%%

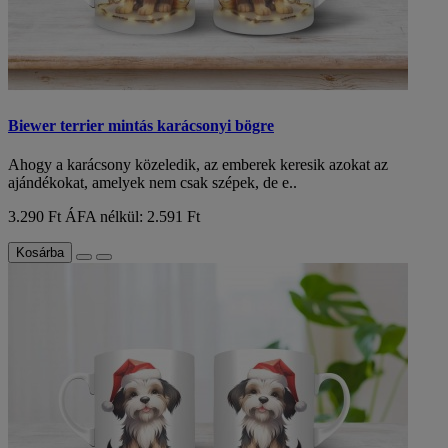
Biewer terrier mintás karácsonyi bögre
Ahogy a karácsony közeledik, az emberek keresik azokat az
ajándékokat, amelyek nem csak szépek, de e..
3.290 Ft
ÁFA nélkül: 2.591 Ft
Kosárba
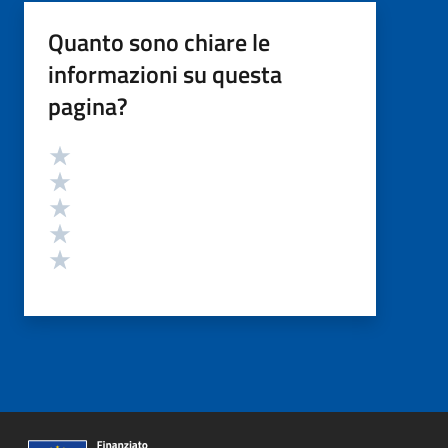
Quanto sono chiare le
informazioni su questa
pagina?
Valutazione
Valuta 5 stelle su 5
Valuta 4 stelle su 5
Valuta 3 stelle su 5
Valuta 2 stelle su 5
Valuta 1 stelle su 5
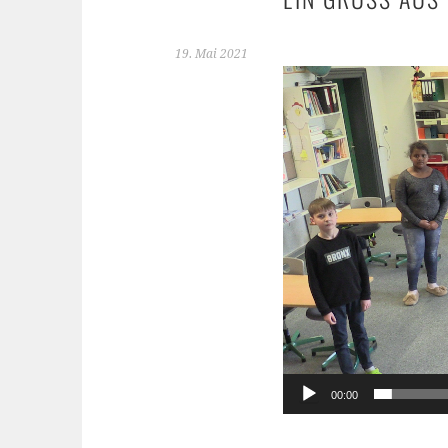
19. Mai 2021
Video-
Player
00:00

%%

EXERCISE DETAILS: Rewrite the text of the rows above with "Kosárba" replaced by "Vásárlás" and everything else unchanged. Leave out the picture markers.

RESULT FOR THIS TASK:
Biewer terrier mintás karácsonyi bögre
Ahogy a karácsony közeledik, az emberek keresik azokat az
ajándékokat, amelyek nem csak szépek, de e..
3.290 Ft
ÁFA nélkül: 2.591 Ft
Vásárlás
Quanto sono chiare le
informazioni su questa
pagina?
Valutazione
Valuta 5 stelle su 5
Valuta 4 stelle su 5
Valuta 3 stelle su 5
Valuta 2 stelle su 5
Valuta 1 stelle su 5
19. Mai 2021
Video-
Player
00:00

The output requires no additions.